Windows 2000 or 2003; JDK 1.4.2 The error occurs in a native method : java.io.FileInputStream.open() The error does not occur in JDK 1.5
I'm assuming its something along the lines of : the JVM is using some old NT4 limit as a default. I need to find the setting and change it, no luck so far.
The real situation is more complex than the example code below, I am limitted to the OS and JDK version specified.
The code : FileLeak.java Like the name says, it leaks handles, to demonstrate the limit. The sleep at the end is just so I can use process viewer in Task Manager to verify the number of handles opened by the java process.
As I understand it, the max number of open files is set by the operating system. If the problem is with a native method (i.e. java.io.FileInputStream.open()) then it's happening outside the VM. This number is a hard limit in Unix-like OS's but in Windows the limit depends on how much paging space exists and how big the files are, so it's a little harder to nail down.
I wrote a C app to test the OS, calling the OpenFile() win API. It works fine, doesn't stop until the 50,000 cap I put in the code. Also, JDK 1.5 works too. So, yes there is a limit imposed by the OS, but not a 2K, that's something the 1.4 JVM is deciding to do.
Joined: Jul 06, 2005
I did find an answer.
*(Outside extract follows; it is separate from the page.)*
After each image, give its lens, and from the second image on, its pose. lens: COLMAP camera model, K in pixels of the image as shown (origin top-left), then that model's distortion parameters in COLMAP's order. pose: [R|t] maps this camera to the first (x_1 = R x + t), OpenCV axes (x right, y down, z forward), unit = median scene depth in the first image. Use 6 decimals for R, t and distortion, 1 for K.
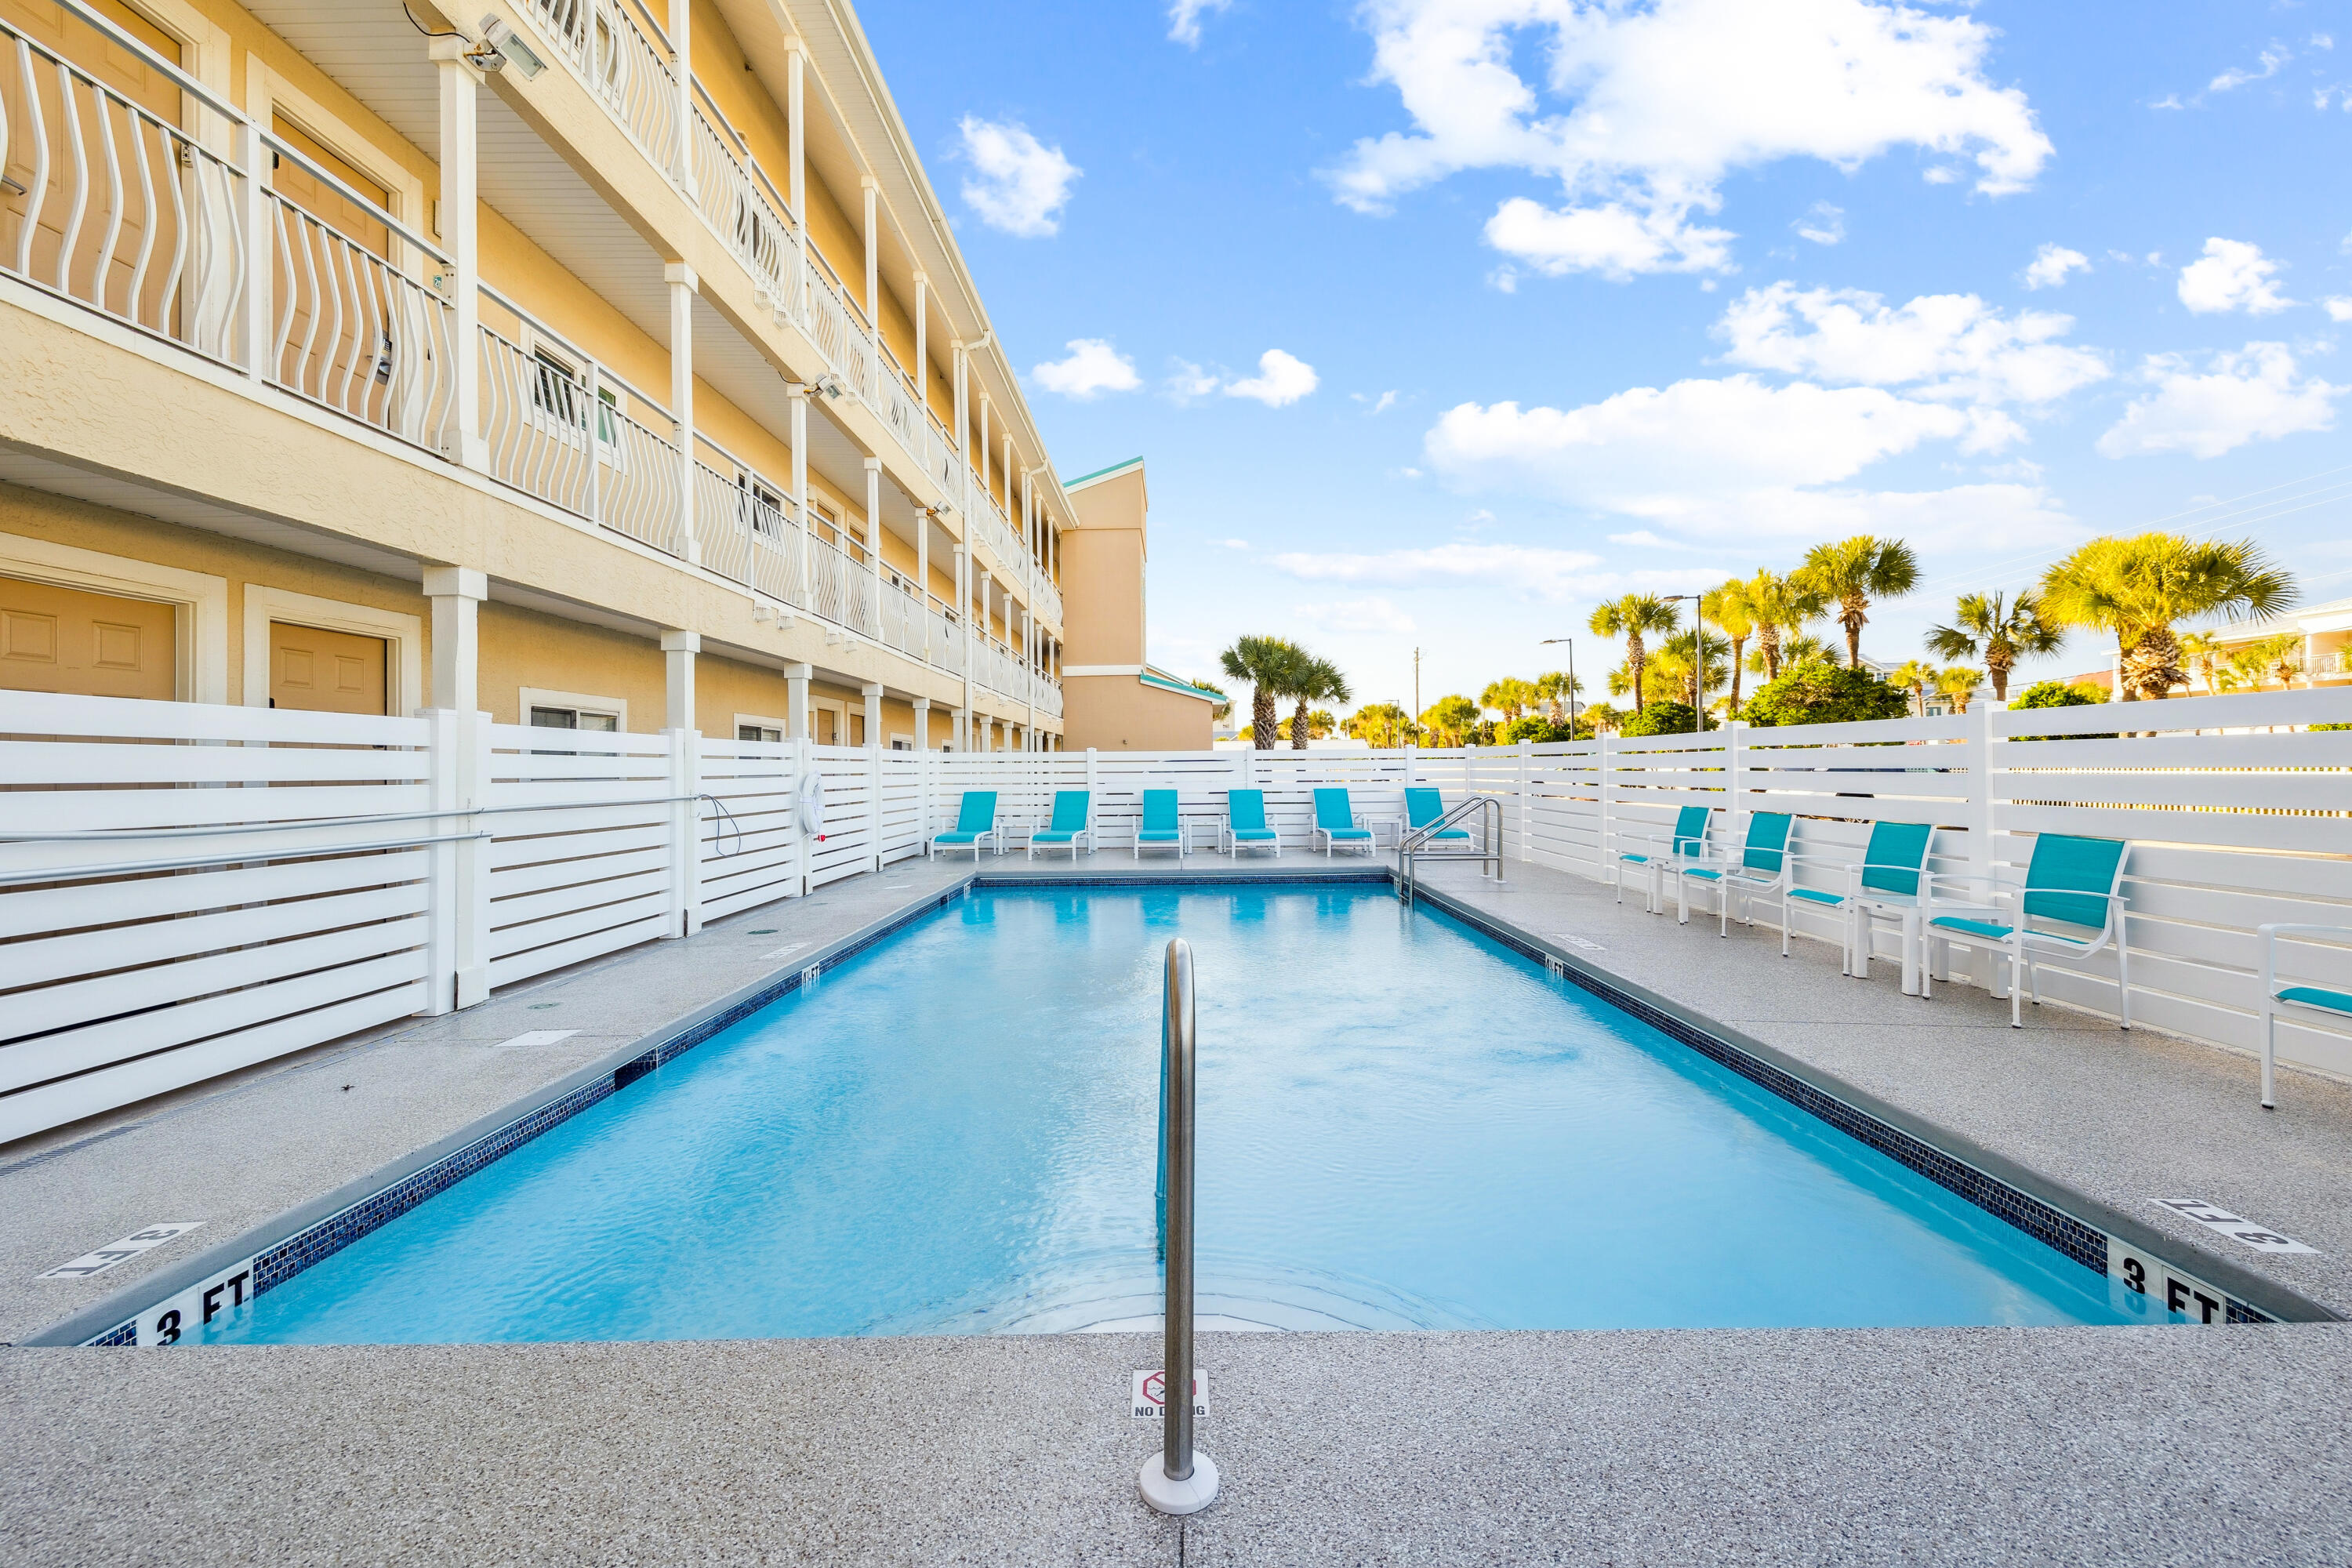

I had to register to search Sun's bug logs, basically I'm screwed. Its a limit in the MS implementation of the C run time library.
The real problem started in Weblogic 8 when we went to SP4; on new hardware in a new data center. There is allot of network lag connecting to the new hardware, we think that may be a factor. I don't think its the application code alone, because we don't have the same problem in our test environment or prod. Maybe something in the code that was not exposed until the lag was introduced, there is allot of I/O between some parts of the app and a back end repository, but mostly just DB access.
It only takes like 6 people hitting the site to cause the error, so it should be easy enough to profile and figure out the cause.
I was just trying to find a way to raise the limit as a fall back plan. If giving it 5000 was to eliminate the errors, then it would be easier to just up the limit for now and do the research as a side task. It would also be nice to have a higher threshold to monitor the leak, see how bad it gets, because I don't think 2048 is an insanely high number for an I/O oriented server process. [ July 15, 2005: Message edited by: Scott Clark ]